--- START ---
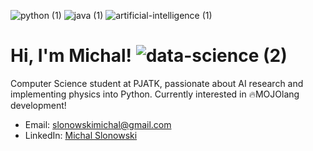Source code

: ![python (1)](https://github.com/gluchy1/gluchy1/assets/70800019/2244e384-f183-4824-ad23-c49b49a747b0) ![java (1)](https://github.com/gluchy1/gluchy1/assets/70800019/29c2b56b-437c-4d98-b9c7-3409a65e50e3) ![artificial-intelligence (1)](https://github.com/gluchy1/gluchy1/assets/70800019/5b6d4fb8-c721-469e-aae4-a0358427a9c1)

# Hi, I'm Michal! ![data-science (2)](https://github.com/gluchy1/gluchy1/assets/70800019/350d1e27-ec66-4324-a321-b5bc52c0d1b2) 
Computer Science student at PJATK, passionate about AI research and implementing physics into Python.
Currently interested in 🔥MOJOlang development!

- Email: slonowskimichal@gmail.com
- LinkedIn: [Michal Slonowski](https://www.linkedin.com/in/michalslonowski/)
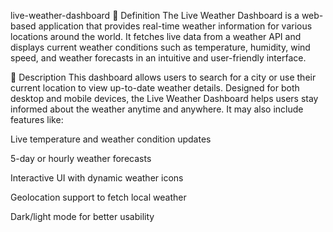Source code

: live-weather-dashboard
📖 Definition
The Live Weather Dashboard is a web-based application that provides real-time weather information for various locations around the world. It fetches live data from a weather API and displays current weather conditions such as temperature, humidity, wind speed, and weather forecasts in an intuitive and user-friendly interface.

📝 Description
This dashboard allows users to search for a city or use their current location to view up-to-date weather details. Designed for both desktop and mobile devices, the Live Weather Dashboard helps users stay informed about the weather anytime and anywhere. It may also include features like:

Live temperature and weather condition updates

5-day or hourly weather forecasts

Interactive UI with dynamic weather icons

Geolocation support to fetch local weather

Dark/light mode for better usability
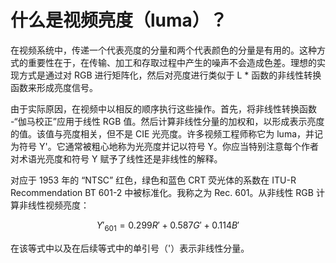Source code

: # 什么是视频亮度（luma）？

在视频系统中，传递一个代表亮度的分量和两个代表颜色的分量是有用的。这种方式的重要性在于，在传输、加工和存取过程中产生的噪声不会造成色差。理想的实现方式是通过对 RGB 进行矩阵化，然后对亮度进行类似于 L * 函数的非线性转换函数来形成亮度信号。

由于实际原因，在视频中以相反的顺序执行这些操作。首先，将非线性转换函数 -“伽马校正”应用于线性 RGB 值。然后计算非线性分量的加权和，以形成表示亮度的值。该值与亮度相关，但不是 CIE 光亮度。许多视频工程师称它为 luma，并记为符号 Y'。它通常被粗心地称为光亮​​度并记以符号 Y。你应当特别注意每个作者对术语光亮度和符号 Y 赋予了线性还是非线性的解释。

对应于 1953 年的 “NTSC” 红色，绿色和蓝色 CRT 荧光体的系数在 ITU-R Recommendation BT 601-2 中被标准化。我称之为 Rec. 601。从非线性 RGB 计算非线性视频亮度：

$$ Y'_{601} = 0.299R' + 0.587G'+ 0.114B' $$

在该等式中以及在后续等式中的单引号（'）表示非线性分量。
--- END ---
The entries above should be retyped exactly, minus any pictures.

Source code

: ![python (1)](https://github.com/gluchy1/gluchy1/assets/70800019/2244e384-f183-4824-ad23-c49b49a747b0) ![java (1)](https://github.com/gluchy1/gluchy1/assets/70800019/29c2b56b-437c-4d98-b9c7-3409a65e50e3) ![artificial-intelligence (1)](https://github.com/gluchy1/gluchy1/assets/70800019/5b6d4fb8-c721-469e-aae4-a0358427a9c1)

# Hi, I'm Michal! ![data-science (2)](https://github.com/gluchy1/gluchy1/assets/70800019/350d1e27-ec66-4324-a321-b5bc52c0d1b2) 
Computer Science student at PJATK, passionate about AI research and implementing physics into Python.
Currently interested in 🔥MOJOlang development!

- Email: slonowskimichal@gmail.com
- LinkedIn: [Michal Slonowski](https://www.linkedin.com/in/michalslonowski/)
Source code

: live-weather-dashboard
📖 Definition
The Live Weather Dashboard is a web-based application that provides real-time weather information for various locations around the world. It fetches live data from a weather API and displays current weather conditions such as temperature, humidity, wind speed, and weather forecasts in an intuitive and user-friendly interface.

📝 Description
This dashboard allows users to search for a city or use their current location to view up-to-date weather details. Designed for both desktop and mobile devices, the Live Weather Dashboard helps users stay informed about the weather anytime and anywhere. It may also include features like:

Live temperature and weather condition updates

5-day or hourly weather forecasts

Interactive UI with dynamic weather icons

Geolocation support to fetch local weather

Dark/light mode for better usability
Source code

: # 什么是视频亮度（luma）？

在视频系统中，传递一个代表亮度的分量和两个代表颜色的分量是有用的。这种方式的重要性在于，在传输、加工和存取过程中产生的噪声不会造成色差。理想的实现方式是通过对 RGB 进行矩阵化，然后对亮度进行类似于 L * 函数的非线性转换函数来形成亮度信号。

由于实际原因，在视频中以相反的顺序执行这些操作。首先，将非线性转换函数 -“伽马校正”应用于线性 RGB 值。然后计算非线性分量的加权和，以形成表示亮度的值。该值与亮度相关，但不是 CIE 光亮度。许多视频工程师称它为 luma，并记为符号 Y'。它通常被粗心地称为光亮​​度并记以符号 Y。你应当特别注意每个作者对术语光亮度和符号 Y 赋予了线性还是非线性的解释。

对应于 1953 年的 “NTSC” 红色，绿色和蓝色 CRT 荧光体的系数在 ITU-R Recommendation BT 601-2 中被标准化。我称之为 Rec. 601。从非线性 RGB 计算非线性视频亮度：

$$ Y'_{601} = 0.299R' + 0.587G'+ 0.114B' $$

在该等式中以及在后续等式中的单引号（'）表示非线性分量。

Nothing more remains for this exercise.